Problem to work on –
Copy out each of the following lines word for word, leaving out the pictures.

Data for the task –
- Opening Delimiter -

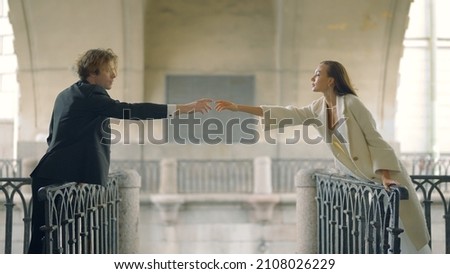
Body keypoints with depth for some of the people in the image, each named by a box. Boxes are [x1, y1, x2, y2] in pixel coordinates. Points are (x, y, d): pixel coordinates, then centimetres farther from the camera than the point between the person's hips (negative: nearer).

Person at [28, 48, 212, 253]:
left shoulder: (65, 95, 19)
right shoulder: (90, 94, -9)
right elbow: (127, 110, -21)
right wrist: (180, 108, -24)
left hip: (50, 177, 8)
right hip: (65, 180, -8)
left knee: (43, 239, 7)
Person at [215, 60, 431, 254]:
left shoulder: (351, 104, -18)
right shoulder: (319, 108, 1)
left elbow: (375, 140, -16)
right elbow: (286, 114, -1)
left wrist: (386, 178, -23)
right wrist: (238, 107, -4)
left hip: (382, 174, -7)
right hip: (358, 178, 7)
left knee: (406, 230, -5)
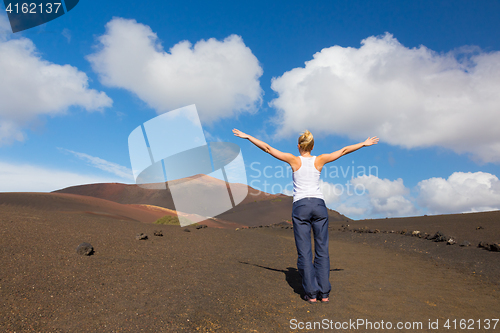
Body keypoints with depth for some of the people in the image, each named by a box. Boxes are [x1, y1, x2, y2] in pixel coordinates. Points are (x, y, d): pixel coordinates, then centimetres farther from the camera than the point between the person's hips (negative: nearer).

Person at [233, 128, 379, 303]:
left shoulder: (294, 160, 2)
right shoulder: (319, 160, 7)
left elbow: (267, 148, 2)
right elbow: (343, 150, 16)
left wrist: (247, 137, 9)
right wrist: (364, 143, 29)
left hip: (300, 207, -2)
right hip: (319, 205, 2)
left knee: (304, 252, 3)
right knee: (322, 250, 8)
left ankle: (311, 293, 5)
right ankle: (324, 293, 9)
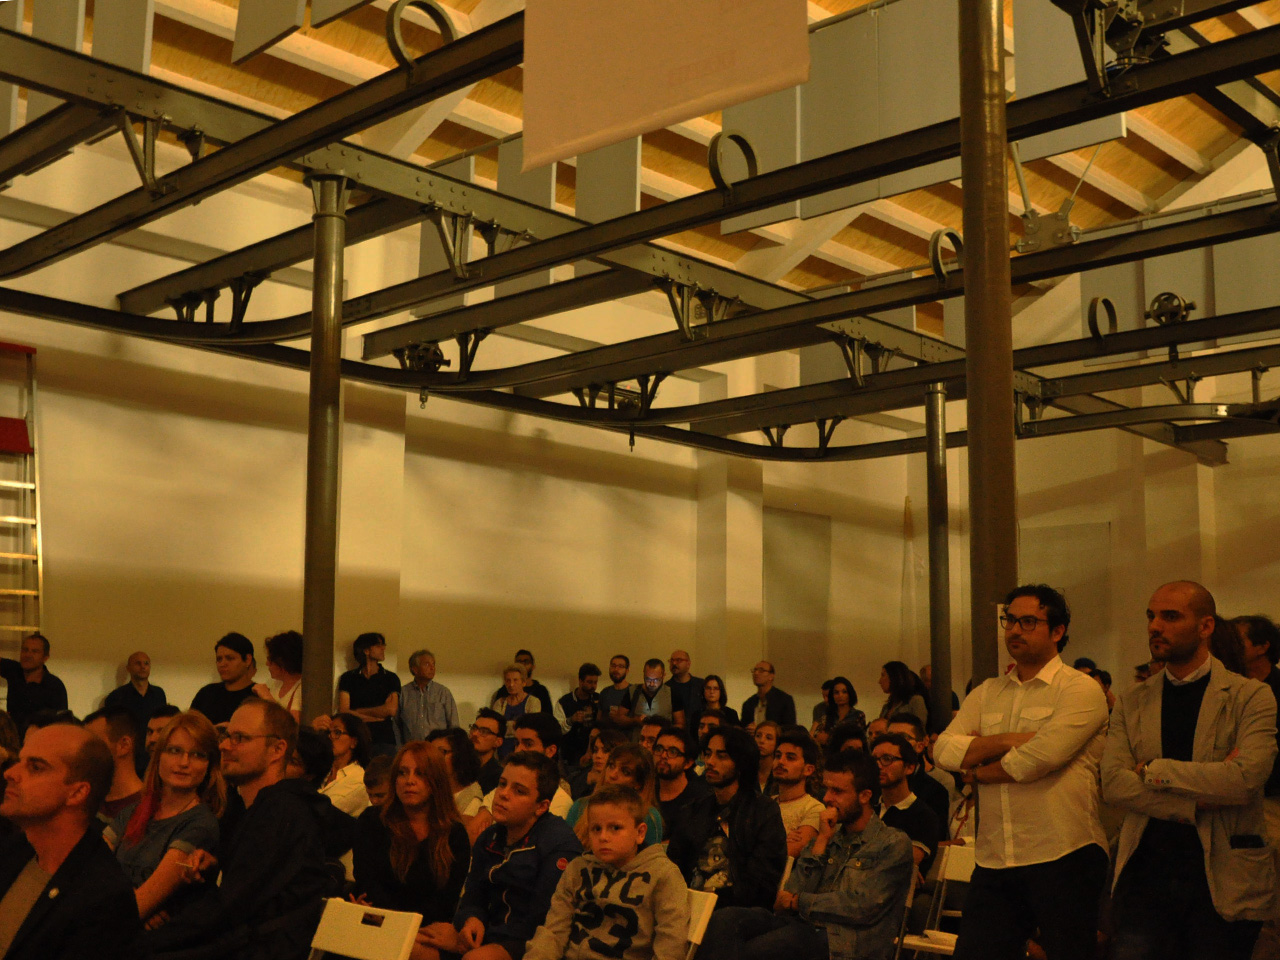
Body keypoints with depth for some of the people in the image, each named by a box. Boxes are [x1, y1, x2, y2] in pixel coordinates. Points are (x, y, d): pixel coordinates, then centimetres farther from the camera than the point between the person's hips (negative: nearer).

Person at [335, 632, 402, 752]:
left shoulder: (391, 678, 11)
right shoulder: (348, 678, 11)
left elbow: (391, 710, -1)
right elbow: (343, 712, 2)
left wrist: (357, 712, 2)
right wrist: (377, 715, -4)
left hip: (384, 742, 0)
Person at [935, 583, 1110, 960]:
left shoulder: (1080, 689, -3)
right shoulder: (986, 694, 14)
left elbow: (1040, 759, -17)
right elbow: (944, 750, 0)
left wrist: (979, 772, -2)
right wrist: (1010, 740, -11)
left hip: (1063, 858, -5)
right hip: (993, 861, 5)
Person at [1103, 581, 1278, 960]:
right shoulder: (1131, 703, 10)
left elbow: (1246, 777, -16)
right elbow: (1113, 783, -3)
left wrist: (1155, 770, -8)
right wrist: (1195, 804, -15)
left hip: (1223, 881, -2)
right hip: (1146, 875, 2)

- Closing Delimiter -

Answer to this exercise –
Body keypoints with depth for some of the people in the image, each named by a box. Boxes are [x1, y1, x2, y2] in pixel coordinates. Points are (x, y, d): pixel coordinates, then centimetres farther from the camera than the point between the person's hips (negative: nearer).

Person at [28, 48, 212, 253]:
left shoulder: (65, 95, 19)
right shoulder: (90, 94, -9)
right elbow: (127, 110, -21)
right wrist: (180, 108, -24)
left hip: (50, 177, 8)
right hip: (65, 180, -8)
left knee: (43, 239, 7)
Person at [215, 60, 431, 254]:
left shoulder: (351, 104, -18)
right shoulder: (319, 108, 1)
left elbow: (375, 140, -16)
right elbow: (286, 114, -1)
left wrist: (386, 178, -23)
right wrist: (238, 107, -4)
left hip: (382, 174, -7)
right hip: (358, 178, 7)
left knee: (406, 230, -5)
Body keypoints with depth for some of the people in the image, each named by a box. Boxes are [x1, y1, x2, y2] in pixel coordinates. Points are (x, y, d): pixel coordinates, then centimetres farther from the camera than the point between the person's hips (negative: nearer).

Person at [233, 128, 379, 303]:
left shoulder: (294, 160, 2)
right shoulder: (319, 160, 7)
left elbow: (267, 148, 2)
right elbow: (343, 150, 16)
left wrist: (247, 137, 9)
right wrist: (364, 143, 29)
left hip: (300, 207, -2)
right hip: (319, 205, 2)
left knee: (304, 252, 3)
right knee: (322, 250, 8)
left ankle: (311, 293, 5)
right ankle: (324, 293, 9)
Body keypoints with depth for some of the people in the image, each named by a box. Boxes are [x1, y1, x2, y2] in pixel coordinates. Points are (x, y, d): pixel coordinates, then centimetres farther from the camera than the point between the person's hips (negative: nearer).

Person at [335, 632, 402, 752]:
left shoulder: (391, 678, 11)
right shoulder: (348, 678, 11)
left elbow: (391, 710, -1)
right elbow: (343, 712, 2)
left wrist: (357, 712, 2)
right wrist: (377, 715, -4)
left hip: (384, 742, 0)
Person at [935, 583, 1110, 960]:
left shoulder: (1080, 689, -3)
right shoulder: (986, 694, 14)
left elbow: (1040, 759, -17)
right elbow: (944, 750, 0)
left wrist: (979, 772, -2)
right wrist: (1010, 740, -11)
left hip: (1063, 858, -5)
right hip: (993, 861, 5)
Person at [1103, 581, 1278, 960]:
right shoulder: (1131, 703, 10)
left elbow: (1246, 777, -16)
right elbow: (1113, 783, -3)
left wrist: (1155, 770, -8)
right wrist: (1195, 804, -15)
left hip: (1223, 881, -2)
right hip: (1146, 875, 2)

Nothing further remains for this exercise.